What you will do:
Rewrite everything from the start of the records down to the line containing "Trailing 2-0 at", changing "friendly" to "exhibition" and keeping everything else the same. Leave the pictures out.
::: Extracted entries
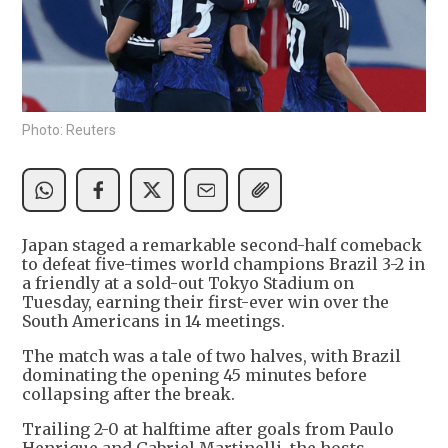
Photo: Reuters
Japan staged a remarkable second-half comeback
to defeat five-times world champions Brazil 3-2 in
a friendly at a sold-out Tokyo Stadium on
Tuesday, earning their first-ever win over the
South Americans in 14 meetings.
The match was a tale of two halves, with Brazil
dominating the opening 45 minutes before
collapsing after the break.
Trailing 2-0 at halftime after goals from Paulo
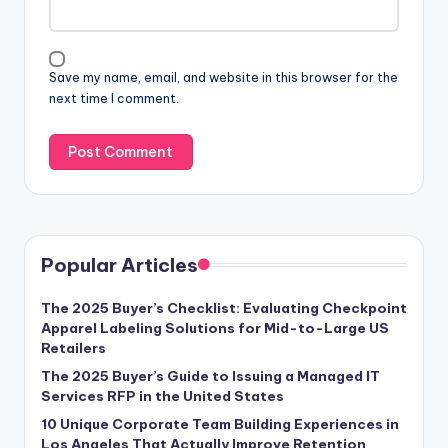
Save my name, email, and website in this browser for the
next time I comment.
Popular Articles
The 2025 Buyer’s Checklist: Evaluating Checkpoint
Apparel Labeling Solutions for Mid-to-Large US
Retailers
The 2025 Buyer’s Guide to Issuing a Managed IT
Services RFP in the United States
10 Unique Corporate Team Building Experiences in
Los Angeles That Actually Improve Retention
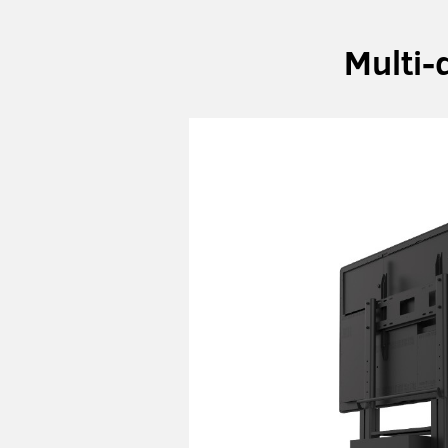
Multi-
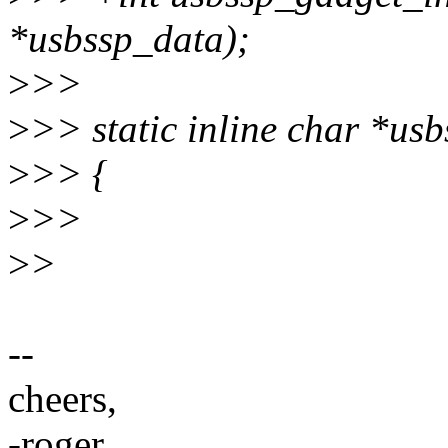
*usbssp_data);
>
>>
>
>> static inline char *usb
>
>> {
>
>>
>
>
--
cheers,
-roger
::::::
Response:
Photo: Reuters
Japan staged a remarkable second-half comeback
to defeat five-times world champions Brazil 3-2 in
a exhibition at a sold-out Tokyo Stadium on
Tuesday, earning their first-ever win over the
South Americans in 14 meetings.
The match was a tale of two halves, with Brazil
dominating the opening 45 minutes before
collapsing after the break.
Trailing 2-0 at halftime after goals from Paulo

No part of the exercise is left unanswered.